The first device to ship with Android Ice Cream Sandwich, it appears to be among the first to taste the even-sweeter Jelly Bean, and although it took an absolute age to release Stateside, it has still found many die-hard fans, continuing to sell in strong numbers.
As far as the continual legal issues with Apple are concerned, the fruit company has until July 12th to issue a response on the matter, although having posted a two-and-a-half million dollar bond to impose this rather large inconvenience on its bitter rivals, the likelihood of this being the end of matters seems a long-shot, to put it mildly. And it was just a day ago when the ban was lifted after an appeal from Samsung in which the Galaxy Tab 10.1’s ban was still held up, but a full trial will still be carried out in the future.
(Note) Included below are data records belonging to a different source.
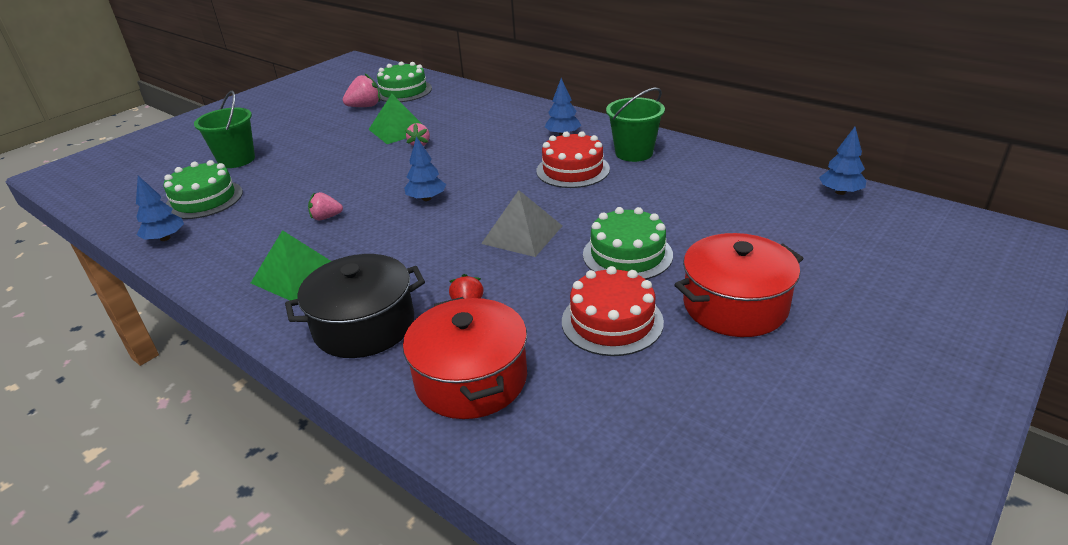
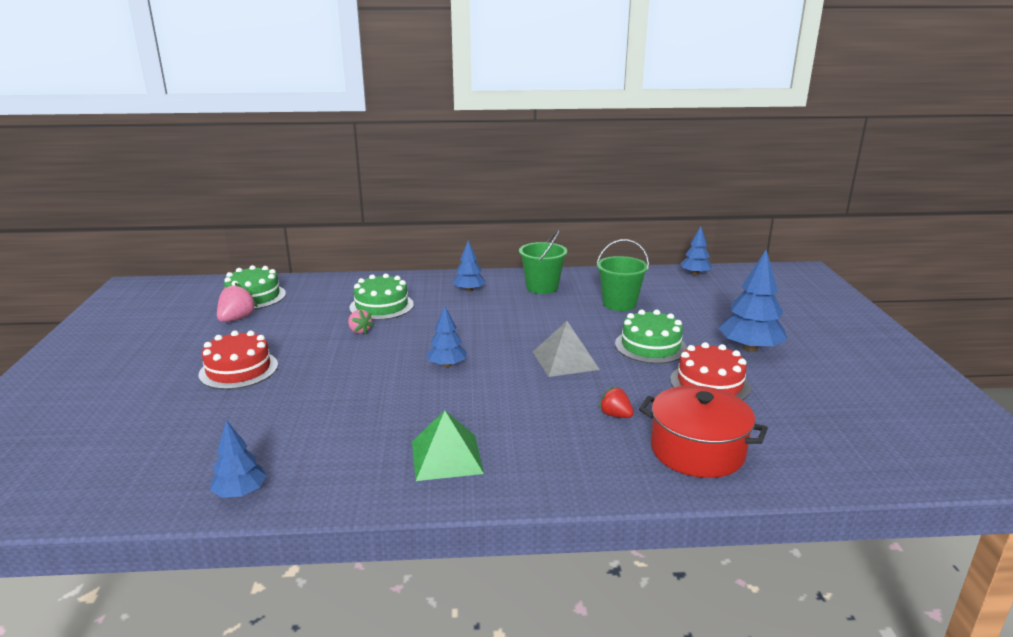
camera: 45 degrees left, 10 degrees down
green cake [163,160,243,219] -> green cake moved to [349,273,414,320]
green bucket [194,90,255,168] -> green bucket moved to [597,239,649,311]
black pot [285,254,425,358] -> none
pink strawberry [308,192,343,220] -> none
green pyramid [368,94,422,144] -> none
red cake [536,131,610,188] -> red cake moved to [198,330,278,390]
red pot [674,233,803,337] -> blue tree [719,249,787,352]

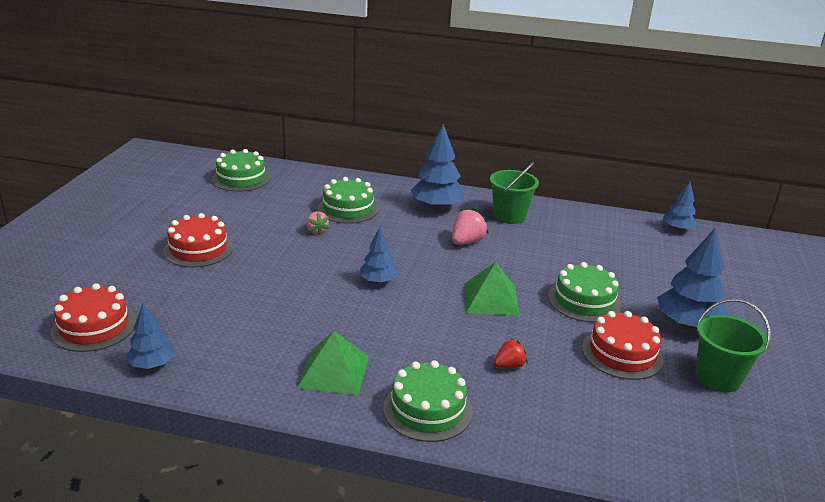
camera: 15 degrees right, 5 degrees up
pink strawberry [217,283,258,322] -> pink strawberry moved to [452,208,488,245]
blue tree [453,241,486,292] -> blue tree [411,124,465,210], size x1.68
grey pyramid [533,321,600,377] -> green pyramid [464,262,520,316]
green bucket [597,239,649,311] -> green bucket moved to [696,299,770,392]
red strawberry [599,387,634,418] -> red strawberry turned 90 degrees clockwise [494,338,528,369]
red pot [639,385,768,478] -> none
none -> red cake [51,283,136,352]
none -> green cake [383,360,473,442]

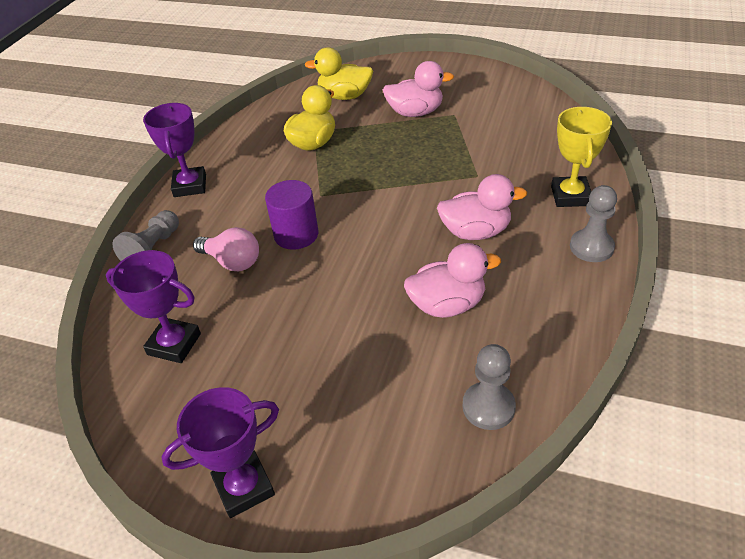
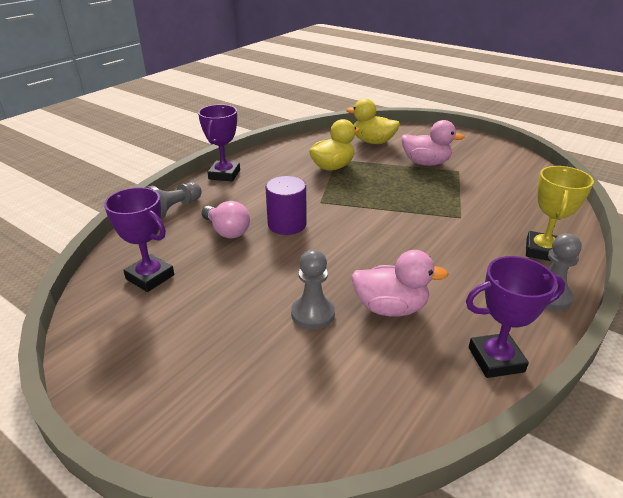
camera: 15 degrees right, 10 degrees down
purple trophy [161,387,279,518] -> purple trophy moved to [466,256,565,378]
pink duck [437,174,527,240] -> none
grey pawn [463,344,516,430] -> grey pawn moved to [291,250,335,330]

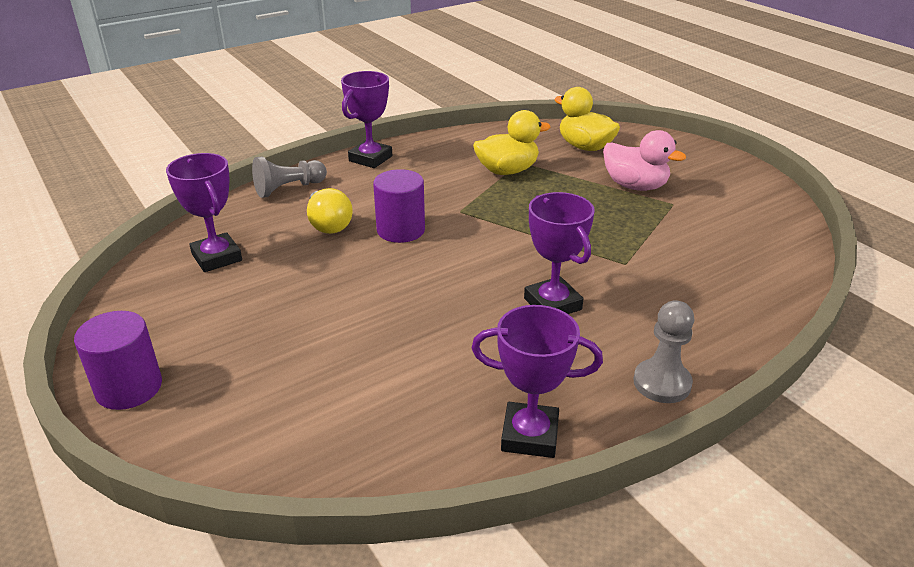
camera: 20 degrees right, 0 degrees up
pink light bulb [201,201,250,239] -> yellow light bulb [307,188,353,234]
grey pawn [291,250,335,330] -> none
pink duck [351,250,448,317] -> none
yellow trophy [526,166,594,261] -> none
none -> purple cylinder [74,311,162,410]
none -> purple trophy [524,192,595,314]

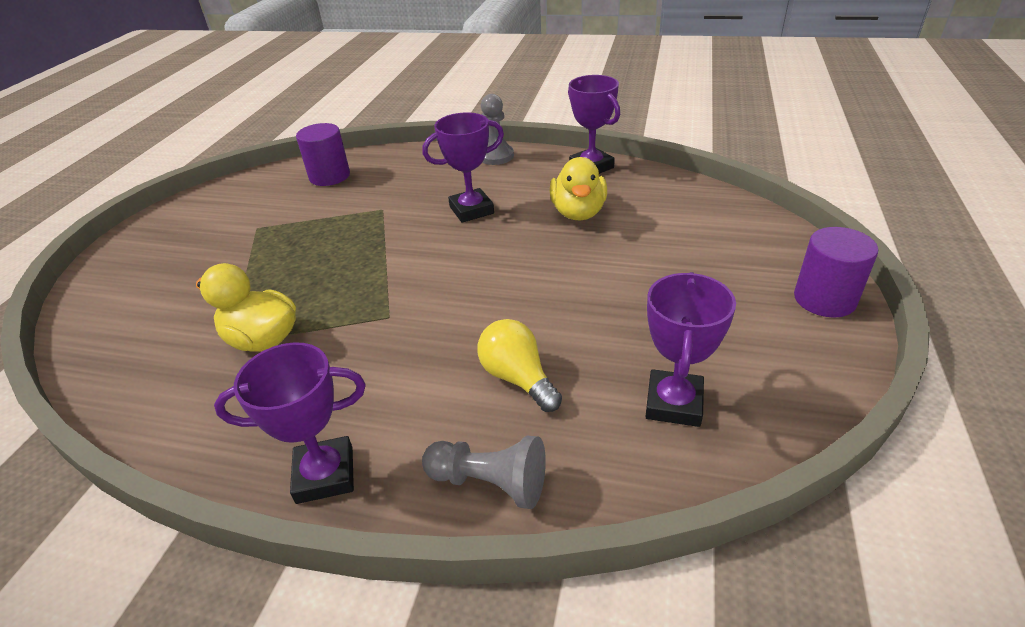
camera: 130 degrees left, 5 degrees up
yellow light bulb [307,188,353,234] -> yellow light bulb turned 60 degrees counterclockwise [477,319,562,412]
purple cylinder [373,169,425,243] -> purple cylinder moved to [296,123,350,186]
purple trophy [524,192,595,314] -> purple trophy turned 45 degrees clockwise [422,112,504,223]
yellow duck [554,87,620,151] -> yellow duck moved to [550,157,607,220]
pink duck [603,130,686,191] -> none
Apple’s main issues at the moment are mainly concerned with Samsung and Google, with lawsuits aplenty in both directions. The latter two enjoy a strong business relationship anyway thanks to the Android ties, and if reports ring true, HTC could also be drafted into proceedings to try and suffocate Apple’s lawsuit-happy antics.
The three have been linked by reports of a move towards cross-licensing agreements with Apple, and despite the immovable Steve Jobs no longer being a part of the Apple metalwork, one suspects the fruit company will continue to fight in the manner it has been – especially if it can mount a case strong enough for more sales bans.
I guess, if you’ve made something and you feel another has unlawfully plagiarized, it’s only right you pursue them in a court of law. But in all honesty, the debacle is getting beyond tiresome.